RECIPE: Coconut Ring with Prunes

Recipe and words by Fern Rodrigues

Images by Maja Baska

This is a Brazilian classic for a festive day, including Christmas and New Year celebration.

It’s low cost and very easy to make. It can also be a good option for families with very selective little eaters who will turn their noses up to different foods at gatherings since it is a sweet packet of milk! It’s also rich in vitamin B12 and provides a good amount of protein, but also saturated fats from the coconut – maybe grannies and poppies with high cholesterol should give it a miss! 😉

COCONUT RING WITH PRUNES

(original name: Manjar de Coco)

Ingredients (12 portions)

1 litre cow’s milk*

1 cup coconut milk

1 cup coconut desiccated

¾ cup corn starch

½ cup sugar (or any other sweetener you like)

Prunes syrup

1 cup sugar

1 cup water

1-2 cups prunes (pitted or not)

Method

Mix all dry ingredients in a medium sauce pan. Mix it through with a balloon whisk. Add the liquid ingredients. Put it on medium heat and bring it to a boil, stirring constantly, until it thickens to a ‘custard’ consistency.

Lightly grease a round mould with a hole in the middle (metal or plastic) and pour in the coconut custard. Let it cool a little then keep it in the fridge for at least 3 hours.

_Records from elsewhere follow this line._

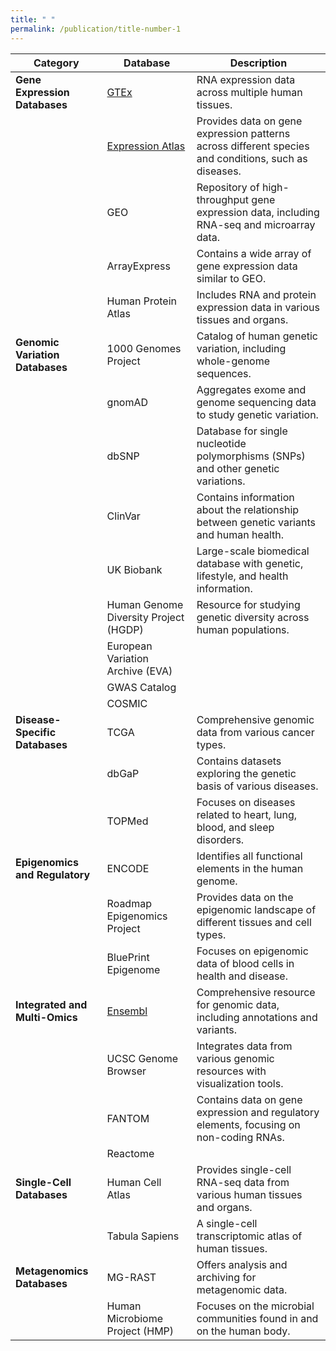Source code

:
 ```yaml
---
title: " "
permalink: /publication/title-number-1
---
```

| **Category**                   | **Database**                              | **Description**                                                                                  |
|-------------------------------|-------------------------------------------|--------------------------------------------------------------------------------------------------|
| **Gene Expression Databases** | [GTEx](../publication/GTEx)               | RNA expression data across multiple human tissues.                                               |
|                               | [Expression Atlas](../publication/EAtlas) | Provides data on gene expression patterns across different species and conditions, such as diseases.         |
|                               | GEO                                       | Repository of high-throughput gene expression data, including RNA-seq and microarray data.       |
|                               | ArrayExpress                              | Contains a wide array of gene expression data similar to GEO.                                     |
|                               | Human Protein Atlas                       | Includes RNA and protein expression data in various tissues and organs.                          |
| **Genomic Variation Databases**| 1000 Genomes Project                      | Catalog of human genetic variation, including whole-genome sequences.                            |
|                               | gnomAD                                    | Aggregates exome and genome sequencing data to study genetic variation.                          |
|                               | dbSNP                                     | Database for single nucleotide polymorphisms (SNPs) and other genetic variations.                |
|                               | ClinVar                                   | Contains information about the relationship between genetic variants and human health.           |
|                               | UK Biobank                                | Large-scale biomedical database with genetic, lifestyle, and health information.                 |
|                               | Human Genome Diversity Project (HGDP)     | Resource for studying genetic diversity across human populations.                                |
|                               | European Variation Archive (EVA)     |           |
|                               | GWAS Catalog     |              |
|                               | COSMIC    |              |
| **Disease-Specific Databases** | TCGA                                      | Comprehensive genomic data from various cancer types.                                            |
|                               | dbGaP                                     | Contains datasets exploring the genetic basis of various diseases.                               |
|                               | TOPMed                                    | Focuses on diseases related to heart, lung, blood, and sleep disorders.                          |
| **Epigenomics and Regulatory** | ENCODE                                    | Identifies all functional elements in the human genome.                                          |
|                               | Roadmap Epigenomics Project               | Provides data on the epigenomic landscape of different tissues and cell types.                   |
|                               | BluePrint Epigenome                       | Focuses on epigenomic data of blood cells in health and disease.                                 |
| **Integrated and Multi-Omics** | [Ensembl](../publication/Ensembl)         | Comprehensive resource for genomic data, including annotations and variants.                     |
|                               | UCSC Genome Browser                       | Integrates data from various genomic resources with visualization tools.                         |
|                               | FANTOM                                    | Contains data on gene expression and regulatory elements, focusing on non-coding RNAs.           |
|                               | Reactome                                    |            |
| **Single-Cell Databases**     | Human Cell Atlas                          | Provides single-cell RNA-seq data from various human tissues and organs.                         |
|                               | Tabula Sapiens                            | A single-cell transcriptomic atlas of human tissues.                                             |
| **Metagenomics Databases**    | MG-RAST                                  | Offers analysis and archiving for metagenomic data.                                              |
|                               | Human Microbiome Project (HMP)            | Focuses on the microbial communities found in and on the human body.                             |

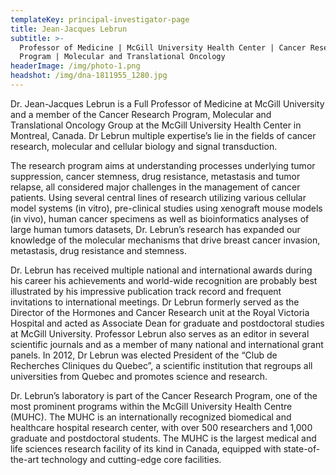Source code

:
 ```yaml
---
templateKey: principal-investigator-page
title: Jean-Jacques Lebrun
subtitle: >-
  Professor of Medicine | McGill University Health Center | Cancer Research
  Program | Molecular and Translational Oncology 
headerImage: /img/photo-1.png
headshot: /img/dna-1811955_1280.jpg
---
```

Dr. Jean-Jacques Lebrun is a Full Professor of Medicine at McGill University and a member of the Cancer Research Program, Molecular and Translational Oncology Group at the McGill University Health Center in Montreal, Canada. Dr Lebrun multiple expertise’s lie in the fields of cancer research, molecular and cellular biology and signal transduction.

The research program aims at understanding processes underlying tumor suppression, cancer stemness, drug resistance, metastasis and tumor relapse, all considered major challenges in the management of cancer patients. Using several central lines of research utilizing various cellular model systems (in vitro), pre-clinical studies using xenograft mouse models (in vivo), human cancer specimens as well as bioinformatics analyses of large human tumors datasets, Dr. Lebrun’s research has expanded our knowledge of the molecular mechanisms that drive breast cancer invasion, metastasis, drug resistance and stemness.

Dr. Lebrun has received multiple national and international awards during his career his achievements and world-wide recognition are probably best illustrated by his impressive publication track record and frequent invitations to international meetings. Dr Lebrun formerly served as the Director of the Hormones and Cancer Research unit at the Royal Victoria Hospital and acted as Associate Dean for graduate and postdoctoral studies at McGill University. Professor Lebrun also serves as an editor in several scientific journals and as a member of many national and international grant panels. In 2012, Dr Lebrun was elected President of the “Club de Recherches Cliniques du Quebec”, a scientific institution that regroups all universities from Quebec and promotes science and research.

Dr. Lebrun’s laboratory is part of the Cancer Research Program, one of the most prominent programs within the McGill University Health Centre (MUHC). The MUHC is an internationally recognized biomedical and healthcare hospital research center, with over 500 researchers and 1,000 graduate and postdoctoral students. The MUHC is the largest medical and life sciences research facility of its kind in Canada, equipped with state-of-the-art technology and cutting-edge core facilities.

### 

###

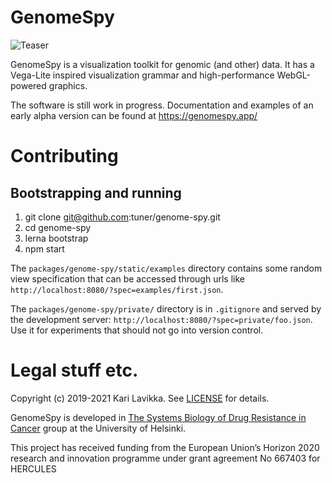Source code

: # GenomeSpy

![Teaser](docs/img/teaser.png)

GenomeSpy is a visualization toolkit for genomic (and other) data. It has a Vega-Lite inspired visualization grammar and high-performance WebGL-powered graphics.

The software is still work in progress. Documentation and examples of an early alpha version can be found at https://genomespy.app/

# Contributing

## Bootstrapping and running

1. git clone git@github.com:tuner/genome-spy.git
2. cd genome-spy
3. lerna bootstrap
4. npm start

The `packages/genome-spy/static/examples` directory contains some random view specification that can be accessed through urls like `http://localhost:8080/?spec=examples/first.json`.

The `packages/genome-spy/private/` directory is in `.gitignore` and served by the development server: `http://localhost:8080/?spec=private/foo.json`. Use it for experiments that should not go into version control.

# Legal stuff etc.

Copyright (c) 2019-2021 Kari Lavikka. See [LICENSE](LICENSE) for details.

GenomeSpy is developed in [The Systems Biology of Drug Resistance in
Cancer](https://www.helsinki.fi/en/researchgroups/systems-biology-of-drug-resistance-in-cancer) group at the University of Helsinki.

This project has received funding from the European Union’s Horizon 2020 research and innovation programme under grant agreement No 667403 for HERCULES
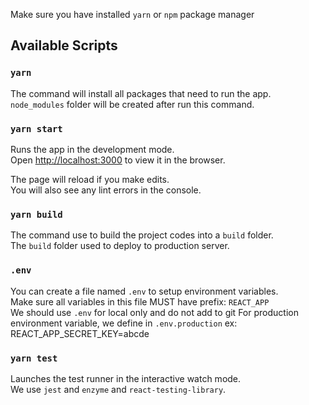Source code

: Make sure you have installed `yarn` or `npm` package manager<br />
## Available Scripts

### `yarn`
The command will install all packages that need to run the app.<br />
`node_modules` folder will be created after run this command.

### `yarn start`

Runs the app in the development mode.<br />
Open [http://localhost:3000](http://localhost:3000) to view it in the browser.

The page will reload if you make edits.<br />
You will also see any lint errors in the console.

### `yarn build`

The command use to build the project codes into a `build` folder.<br />
The `build` folder used to deploy to production server.

### `.env`

You can create a file named `.env` to setup environment variables.<br />
Make sure all variables in this file MUST have prefix: `REACT_APP` <br />
We should use `.env` for local only and do not add to git
For production environment variable, we define in `.env.production`
ex: REACT_APP_SECRET_KEY=abcde

### `yarn test`

Launches the test runner in the interactive watch mode.<br />
We use `jest` and `enzyme` and `react-testing-library`.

Meanwhile, prepare the prunes syrup. Mix all prunes syrup ingredients in a medium sauce pan and bring it all to a boil, stirring occasionally, until it looks syrupy. You can mix the prunes with any other syrup you like instead.

To assemble it, take the mould out of the fridge, run a knife or spatula around it to unstick the dessert. Place a plate on top and turn it over. Coat it with prunes and syrup. It will keep in the fridge for 5 days.

*Notes: for a dairy-free version, you can use water. Replacing the full amount of cow’s milk for coconut milk may not work as its fat content will prevent the corn starch from setting. Also note that some plant-based milks curdle when heated.